Technology acceptance models indicate that people’s perceptions of technology attributes
(particularly perceived usefulness) predict technology acceptance more strongly than more
objective design parameters. However, little research to date has investigated the
importance of perceptions to the acceptance of eldercare robots. The central thesis of this
PhD is that older people’s perceptions will influence their acceptance of healthcare robots.
Specifically, three main perceptions are studied - older people’s perceptions of their own
unmet needs, their attitudes towards robots in general, and their perceptions of the robot’s
mind. It is proposed that more positive attitudes and perceptions of robots will predict better
acceptance of healthcare robots.
This thesis contains four peer reviewed publications. One is a discussion paper on the
importance of assessing the unmet needs of eldercare stakeholders in order to develop
more useful and acceptable robots. Three publications present the results of three different
Human Robot Interaction (HRI) trials conducted with prototype healthcare robots. All three
studies employed autonomous service-type robots and older participants, and two of the
three HRI trials were conducted within real-world eldercare environments.
2. 2
The key findings of the HRI studies were that people’s perceptions of robots and ‘robot mind’
predicted robot acceptance. In all three studies, participants’ ‘pre-interaction’ generic robot
attitudes predicted acceptance of specific robots. This suggests that even people who have
never used robots before can hold mental models of robots that influence robot acceptance.
Additionally, people’s robot attitudes improved after interacting with the robot, and these
changes also predicted robot acceptance. This suggests that a positive HRI is important for
robot acceptance. Compared with people who perceived robots as possessing more mind,
people who perceived robots as having less mind were more likely to use a robot.

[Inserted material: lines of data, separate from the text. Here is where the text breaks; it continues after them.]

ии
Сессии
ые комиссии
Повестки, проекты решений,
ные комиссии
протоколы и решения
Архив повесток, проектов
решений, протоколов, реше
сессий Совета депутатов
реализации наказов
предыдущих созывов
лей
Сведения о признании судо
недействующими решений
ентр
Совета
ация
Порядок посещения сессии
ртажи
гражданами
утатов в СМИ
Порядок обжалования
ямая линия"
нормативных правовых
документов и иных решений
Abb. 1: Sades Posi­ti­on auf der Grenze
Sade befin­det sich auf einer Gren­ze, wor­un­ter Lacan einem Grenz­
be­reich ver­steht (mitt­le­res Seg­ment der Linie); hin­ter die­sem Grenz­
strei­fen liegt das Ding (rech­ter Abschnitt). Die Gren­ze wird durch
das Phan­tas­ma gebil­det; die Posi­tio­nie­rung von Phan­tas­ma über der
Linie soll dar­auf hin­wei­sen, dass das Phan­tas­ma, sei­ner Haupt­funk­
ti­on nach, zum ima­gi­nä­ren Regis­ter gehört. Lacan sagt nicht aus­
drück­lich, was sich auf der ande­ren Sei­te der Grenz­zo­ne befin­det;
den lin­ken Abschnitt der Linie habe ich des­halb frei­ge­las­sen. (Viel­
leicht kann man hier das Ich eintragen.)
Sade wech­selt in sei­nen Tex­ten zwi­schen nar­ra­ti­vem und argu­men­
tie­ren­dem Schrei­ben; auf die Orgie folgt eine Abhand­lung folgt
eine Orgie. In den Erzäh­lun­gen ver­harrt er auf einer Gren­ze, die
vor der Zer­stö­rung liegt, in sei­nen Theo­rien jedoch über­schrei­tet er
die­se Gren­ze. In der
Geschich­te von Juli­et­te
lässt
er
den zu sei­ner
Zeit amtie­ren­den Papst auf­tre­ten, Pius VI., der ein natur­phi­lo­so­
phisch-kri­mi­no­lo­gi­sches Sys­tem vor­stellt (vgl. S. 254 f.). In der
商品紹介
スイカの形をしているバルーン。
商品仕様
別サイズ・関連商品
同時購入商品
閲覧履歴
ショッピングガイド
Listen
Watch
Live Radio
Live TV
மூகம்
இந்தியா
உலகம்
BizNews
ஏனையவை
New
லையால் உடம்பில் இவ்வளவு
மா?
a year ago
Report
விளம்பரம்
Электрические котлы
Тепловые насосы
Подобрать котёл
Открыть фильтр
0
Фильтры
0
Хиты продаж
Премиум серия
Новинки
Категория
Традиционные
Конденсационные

Furthermore, despite robot-users perceiving less robot-mind at baseline, they perceived the
robot to have even less mind after interacting with it. While this result suggests that people
may hold unrealistically high perceptions of a robot’s mind which may be a barrier to
acceptance, it also suggests that these perceptions are revised downwards after actually
experiencing a robot’s capabilities.
In conclusion, older people’s perceptions and attitudes towards robots do predict eldercare
robot acceptance. Future implications of this work are that building robots that meet the
specific unmet needs of older people and paying more attention to users’ perceptions of
robots may increase the acceptance of eldercare robots. Future research should investigate
whether interventions designed to promote realistic and adaptive perceptions of robots in
older people can increase the acceptance of eldercare robots.